En d’autres termes, cela implique que les grands-parents bénéficient d’un droit de recours devant le juge de la jeunesse contre la décision du SAJ et ce, même s’ils ne sont pas détenteurs de l’autorité parentale sur les enfants.

La décision du tribunal de la jeunesse doit intervenir dans les 30 jours de la demande. Cependant, ce délai n’est assorti d’aucune sanction en cas de dépassement.

V.        Accès au dossier

Quoi qu’il en soit, aussi bien les enfants représentés éventuellement par leurs avocats que les grands-parents ont droit d’accéder aux pièces du dossier du SAJ.

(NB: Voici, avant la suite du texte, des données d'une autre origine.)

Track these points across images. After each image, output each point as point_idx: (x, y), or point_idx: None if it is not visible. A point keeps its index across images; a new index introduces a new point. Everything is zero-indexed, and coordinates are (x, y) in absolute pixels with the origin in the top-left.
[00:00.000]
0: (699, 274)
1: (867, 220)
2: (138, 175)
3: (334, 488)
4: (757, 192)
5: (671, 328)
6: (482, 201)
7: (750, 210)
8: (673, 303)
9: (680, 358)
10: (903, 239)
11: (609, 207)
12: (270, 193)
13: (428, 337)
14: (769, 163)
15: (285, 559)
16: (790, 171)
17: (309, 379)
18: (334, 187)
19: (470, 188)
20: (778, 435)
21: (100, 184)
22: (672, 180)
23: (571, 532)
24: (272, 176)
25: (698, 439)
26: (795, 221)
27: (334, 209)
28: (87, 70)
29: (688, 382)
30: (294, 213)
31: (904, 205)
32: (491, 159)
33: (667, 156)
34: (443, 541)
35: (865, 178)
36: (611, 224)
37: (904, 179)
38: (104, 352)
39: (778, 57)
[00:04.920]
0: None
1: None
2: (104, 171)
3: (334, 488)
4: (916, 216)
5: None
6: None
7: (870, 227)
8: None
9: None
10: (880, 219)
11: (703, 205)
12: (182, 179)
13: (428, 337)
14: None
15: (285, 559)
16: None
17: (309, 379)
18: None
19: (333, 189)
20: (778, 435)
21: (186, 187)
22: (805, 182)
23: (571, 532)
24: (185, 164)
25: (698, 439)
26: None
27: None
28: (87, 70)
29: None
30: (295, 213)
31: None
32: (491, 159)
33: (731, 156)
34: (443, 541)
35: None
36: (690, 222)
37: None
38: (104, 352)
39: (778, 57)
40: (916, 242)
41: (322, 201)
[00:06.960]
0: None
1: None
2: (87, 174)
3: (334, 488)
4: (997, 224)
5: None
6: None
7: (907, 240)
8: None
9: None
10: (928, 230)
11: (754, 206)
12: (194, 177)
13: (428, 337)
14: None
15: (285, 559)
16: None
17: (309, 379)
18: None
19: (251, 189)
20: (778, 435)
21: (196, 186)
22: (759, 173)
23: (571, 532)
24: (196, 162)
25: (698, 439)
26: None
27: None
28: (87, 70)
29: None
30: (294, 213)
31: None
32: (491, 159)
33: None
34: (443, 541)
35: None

Il n’y a aucune procédure particulière pour avoir accès à ce dossier, une simple demande écrite suffit. L’accès au dossier implique l’accès à toutes les pièces du dossier. Le conseiller a le droit de refuser l’accès au dossier s’il estime que l’intérêt de l’enfant l’exige. Dans ce cas, il doit mentionner qu’un recours est possible devant la Commission d’accès aux documents administratifs ainsi que devant le Conseil d’État. La Commission doit rendre son avis dans les 2 mois qui suivent la demande. Remarquons cependant que ce délai ne court pas pendant les mois de juillet et août. Remarquons aussi que cet avis n’est pas contraignant. Quant à la procédure devant le Conseil d’Etat, elle est malheureusement longue et coûteuse.

VI.        Conclusion

Il n’est pas possible, dans l’état actuel des choses, de prendre position pour les uns ou pour les autres.

Cependant, au sein de Femmes de Droit, nous partons du principe que nous croyons les victimes et nous les plaçons au centre de notre action. En l’occurrence, les deux victimes principales, en plus de la femme tuée, ce sont les enfants. Leur intérêt et leur bien-être doivent donc être prioritaires. Y compris, sur les droits de leur père.

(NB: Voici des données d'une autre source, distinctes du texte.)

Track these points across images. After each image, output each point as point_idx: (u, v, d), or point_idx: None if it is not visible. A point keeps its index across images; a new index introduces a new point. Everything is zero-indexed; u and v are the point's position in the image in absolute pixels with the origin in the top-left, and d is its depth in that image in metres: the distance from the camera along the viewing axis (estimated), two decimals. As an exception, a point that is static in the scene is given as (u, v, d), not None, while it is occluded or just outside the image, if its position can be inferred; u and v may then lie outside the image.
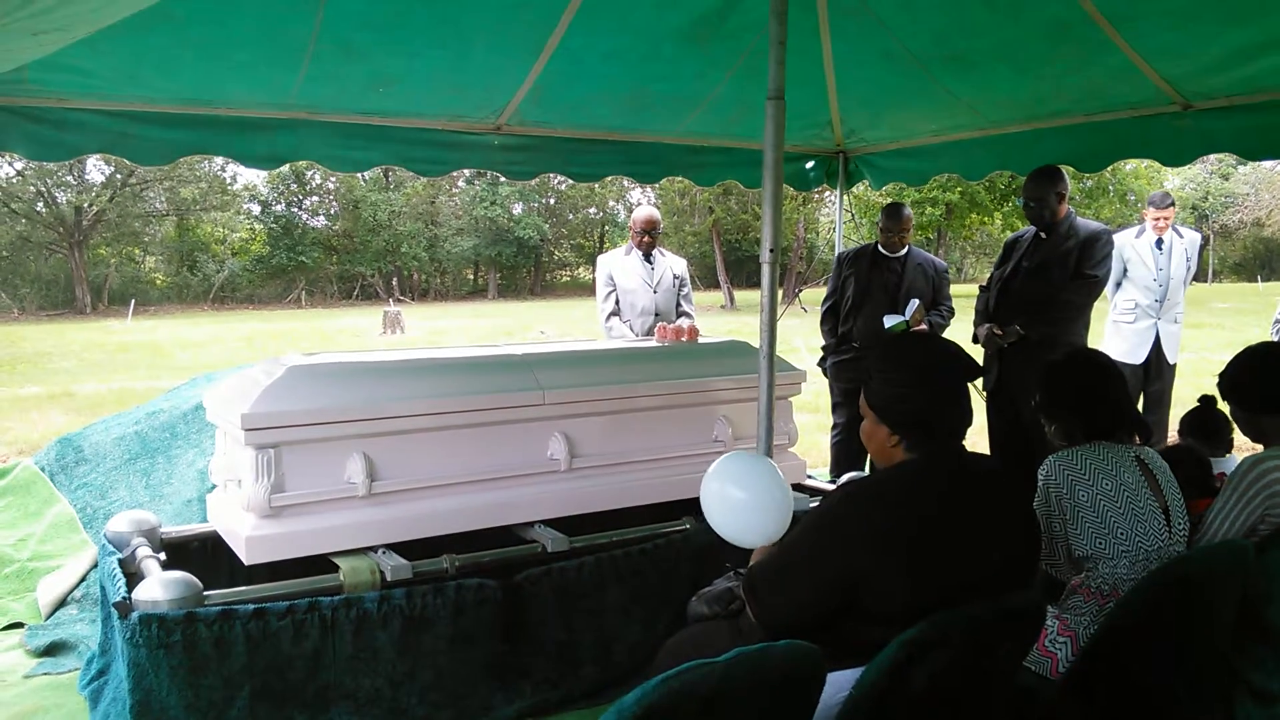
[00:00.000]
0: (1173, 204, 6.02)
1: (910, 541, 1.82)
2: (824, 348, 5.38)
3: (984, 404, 4.66)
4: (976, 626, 1.79)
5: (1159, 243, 5.96)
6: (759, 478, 2.31)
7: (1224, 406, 2.90)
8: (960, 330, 4.56)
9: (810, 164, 5.77)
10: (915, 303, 4.96)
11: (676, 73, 4.38)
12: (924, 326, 4.96)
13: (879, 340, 4.87)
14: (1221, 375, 2.75)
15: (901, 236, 5.11)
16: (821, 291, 5.72)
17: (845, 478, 4.12)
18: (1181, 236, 6.02)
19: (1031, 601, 1.89)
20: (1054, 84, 4.20)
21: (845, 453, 5.21)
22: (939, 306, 5.13)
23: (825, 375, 5.43)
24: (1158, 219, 5.96)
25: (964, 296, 6.05)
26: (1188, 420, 3.32)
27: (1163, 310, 5.92)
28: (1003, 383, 4.52)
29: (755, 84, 3.59)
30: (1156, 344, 5.91)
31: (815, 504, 3.79)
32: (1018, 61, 4.08)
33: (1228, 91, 3.85)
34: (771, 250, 3.00)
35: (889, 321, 4.93)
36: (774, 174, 2.97)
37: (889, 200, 5.26)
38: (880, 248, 5.17)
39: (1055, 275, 4.36)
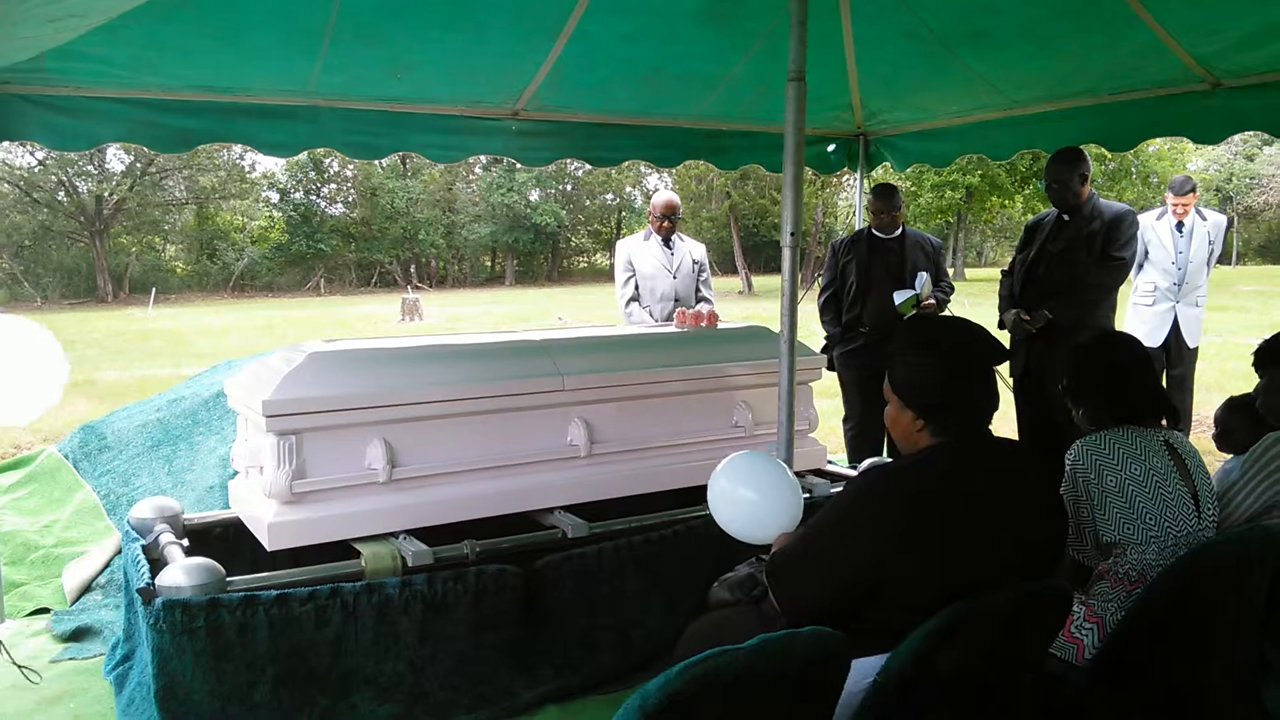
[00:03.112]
0: (1194, 189, 5.93)
1: (936, 527, 1.80)
2: (827, 338, 5.28)
3: (1011, 390, 4.61)
4: (1002, 613, 1.77)
5: (1179, 226, 5.88)
6: (765, 476, 2.31)
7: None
8: (982, 314, 4.52)
9: (832, 147, 5.72)
10: (924, 276, 4.90)
11: (694, 55, 4.34)
12: (932, 301, 4.89)
13: (893, 321, 4.81)
14: (1267, 342, 2.70)
15: (894, 216, 5.05)
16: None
17: (866, 463, 4.09)
18: (1205, 219, 5.93)
19: (1058, 588, 1.87)
20: (1079, 62, 4.13)
21: (862, 443, 5.15)
22: (939, 283, 5.06)
23: (830, 367, 5.29)
24: (1177, 205, 5.88)
25: (986, 281, 6.00)
26: (1238, 401, 3.19)
27: (1182, 293, 5.84)
28: (1030, 368, 4.46)
29: (774, 66, 3.55)
30: (1175, 327, 5.83)
31: (837, 490, 3.78)
32: (1042, 39, 4.02)
33: (1258, 69, 3.79)
34: (793, 234, 2.98)
35: (899, 298, 4.88)
36: (795, 157, 2.94)
37: (878, 183, 5.17)
38: (874, 231, 5.10)
39: (1082, 258, 4.30)
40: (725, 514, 2.39)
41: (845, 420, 5.34)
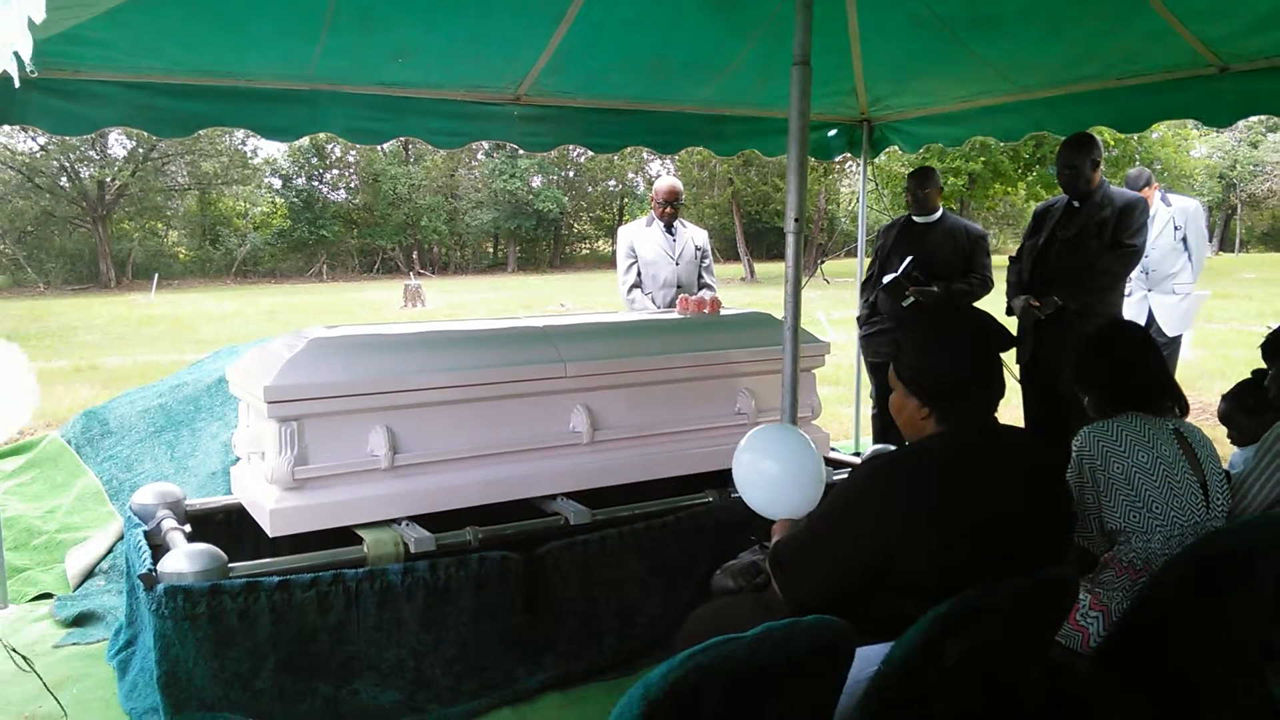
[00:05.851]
0: (1148, 183, 5.81)
1: (942, 515, 1.79)
2: (857, 319, 5.31)
3: (1019, 376, 4.58)
4: (1008, 601, 1.76)
5: None
6: (793, 450, 2.29)
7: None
8: (987, 299, 4.47)
9: (832, 132, 5.68)
10: (907, 260, 4.85)
11: (698, 40, 4.31)
12: (933, 290, 4.79)
13: (892, 310, 4.80)
14: (1276, 331, 2.68)
15: (926, 196, 4.97)
16: (844, 263, 5.65)
17: (869, 450, 4.08)
18: (1169, 204, 5.81)
19: (1064, 575, 1.86)
20: (1086, 46, 4.10)
21: (882, 426, 5.16)
22: (969, 275, 4.97)
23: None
24: None
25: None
26: (1237, 391, 3.18)
27: (1152, 281, 5.74)
28: (1039, 354, 4.43)
29: (778, 51, 3.53)
30: (1150, 317, 5.73)
31: (841, 477, 3.77)
32: (1048, 23, 3.99)
33: (1267, 53, 3.75)
34: (796, 220, 2.96)
35: (887, 279, 4.88)
36: (799, 142, 2.92)
37: (911, 169, 5.13)
38: (913, 216, 5.07)
39: (1092, 245, 4.27)
40: (750, 487, 2.35)
41: (873, 401, 5.39)
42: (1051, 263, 4.40)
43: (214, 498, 3.78)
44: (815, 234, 32.68)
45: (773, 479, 2.28)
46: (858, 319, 5.30)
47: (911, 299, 4.77)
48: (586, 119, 4.94)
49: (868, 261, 5.42)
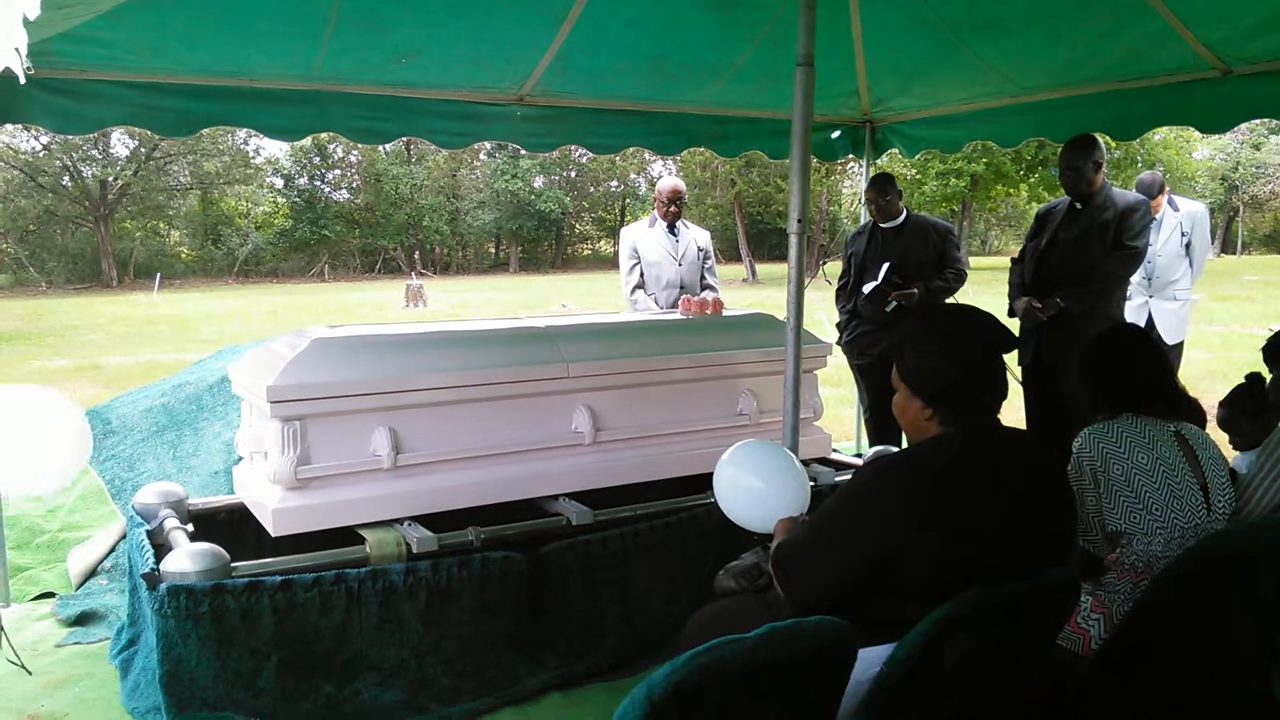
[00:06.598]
0: (1161, 190, 5.76)
1: (945, 517, 1.79)
2: (837, 325, 5.31)
3: (1020, 378, 4.58)
4: (1011, 603, 1.76)
5: None
6: (773, 465, 2.31)
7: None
8: (985, 302, 4.46)
9: (836, 133, 5.67)
10: (885, 266, 4.84)
11: (700, 40, 4.31)
12: (913, 292, 4.77)
13: (880, 312, 4.81)
14: (1276, 335, 2.67)
15: (887, 204, 4.97)
16: (846, 264, 5.62)
17: (872, 451, 4.09)
18: (1176, 210, 5.79)
19: (1066, 578, 1.86)
20: (1088, 49, 4.10)
21: (875, 428, 5.16)
22: (944, 271, 4.96)
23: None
24: None
25: (990, 269, 5.91)
26: (1235, 396, 3.19)
27: (1154, 287, 5.71)
28: (1041, 356, 4.43)
29: (781, 51, 3.53)
30: (1150, 323, 5.69)
31: (842, 478, 3.77)
32: (1051, 26, 3.98)
33: (1270, 56, 3.75)
34: (799, 221, 2.96)
35: (867, 289, 4.88)
36: (802, 143, 2.93)
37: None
38: (878, 222, 5.05)
39: (1095, 247, 4.27)
40: (731, 502, 2.39)
41: (863, 407, 5.38)
42: (1053, 265, 4.40)
43: (216, 497, 3.79)
44: (817, 235, 32.68)
45: (756, 493, 2.31)
46: (837, 325, 5.29)
47: (894, 304, 4.77)
48: (589, 119, 4.94)
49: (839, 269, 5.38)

Si les décisions du SAJ se réalisent sur une base volontaire, un droit de recours est possible et directement prévu par la loi. Aux grands-parents de saisir urgemment le Juge de la jeunesse pour faire valoir leurs arguments et espérer revenir sur la décision du SAJ.

Miriam Ben Jattou

Avec l’aimable participation de Me Guibert Debray


[1] D. De Fraene, Le Code de la prévention, de l’aide et de la protection de la jeunesse : connaître et analyser les changements, Galets rouges, Bruxelles, Bruylant, 2019, p. 40.

[2] H. Preumont et I. Stevens (dirs.), Les jeunes et le droit. Approche pluridisciplinaire, Louvain-La Neuve, Anthemis, 2017, p. 91.